Ephrem de Syriër - Heilige, Kerkleeraar; * waarsch. 306 te Nisibis, ✝ 373 te Edessa. E. werd door Katholieken, Nestorianen, Monophysieten verheerlijkt als „de profeet der Syriërs, de zuil der Kerk, de cither van den H.
Geest”. Monnik en weldra diaken in Nisibis, verliet hij die stad bij de verovering door de Perzen en vestigde zich in Edessa (363).
Daar stichtte hij de beroemde theologische school en was sinds 365 de voornaamste leeraar. Benedictus XV verhief E. in 1920 tot Kerkleeraar.
Feest 18 Juni.Werken:
a) Commentaren op bijna alle boeken der H. Schrift volgens de methode der → Antiocheensche School. Geheel behouden zijn slechts de commentaren op Genesis en Exodus (Syrisch), op de Handelingen en de Brieven van Paulus (Armeensch).
b) Enkele dogmatisch-polemische geschriften,
c) Gedichten: tal van metrische preeken en hymnen.
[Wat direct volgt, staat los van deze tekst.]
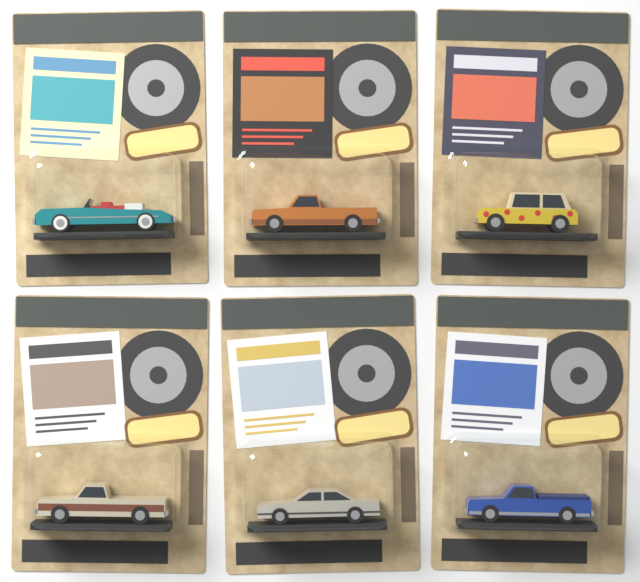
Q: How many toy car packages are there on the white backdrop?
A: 6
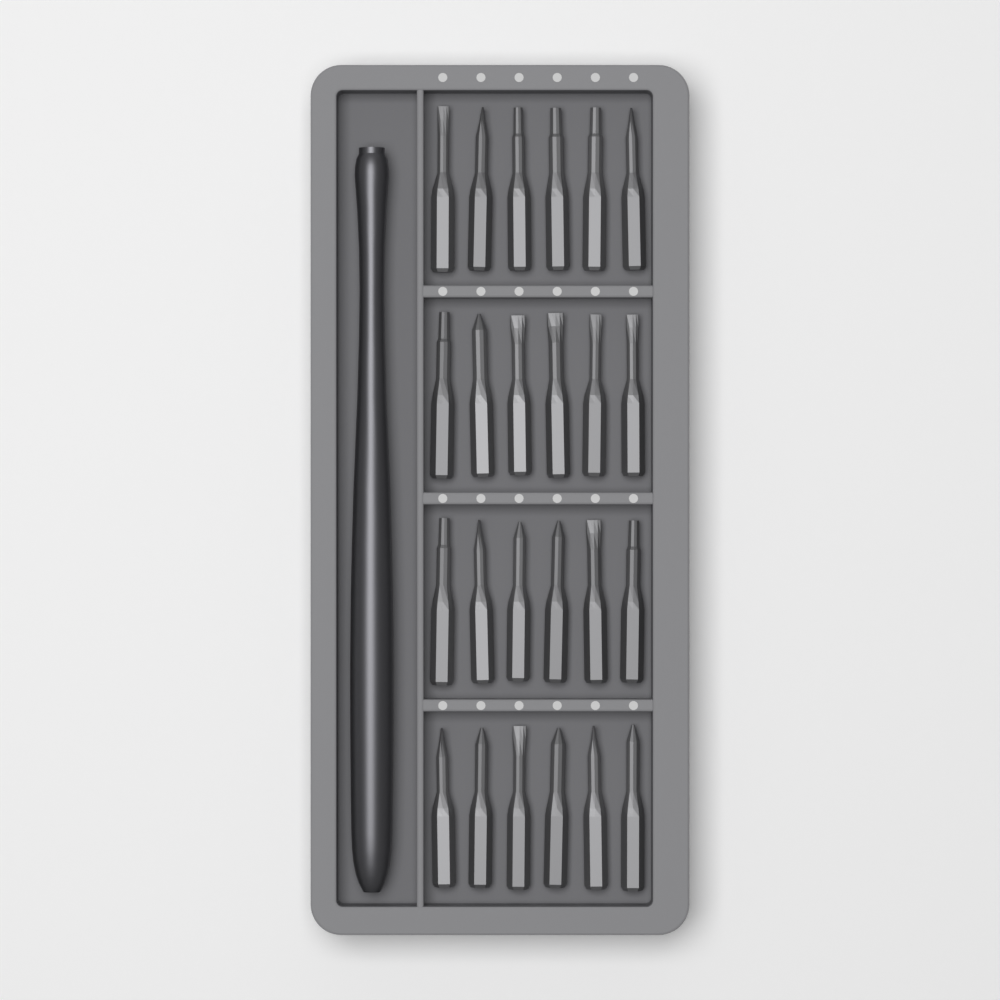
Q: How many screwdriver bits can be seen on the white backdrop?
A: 24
Van de laatste zijn vooral beroemd de Carmina Nisibena (waarin de oudste voldoende zekere Vadertekst voor de Onbevlekte Ontvangenis). Zeer veel werd in de Oostersche liturgie opgenomen.
Lit.: Bibliothek der Kirchenvater (XXXVII 1919); Bardenhewer, Gesch. d. altkirchl. Liter. (IV 1924, 342373); Rauseben-Altaner, Patrologie (1931, 213-216).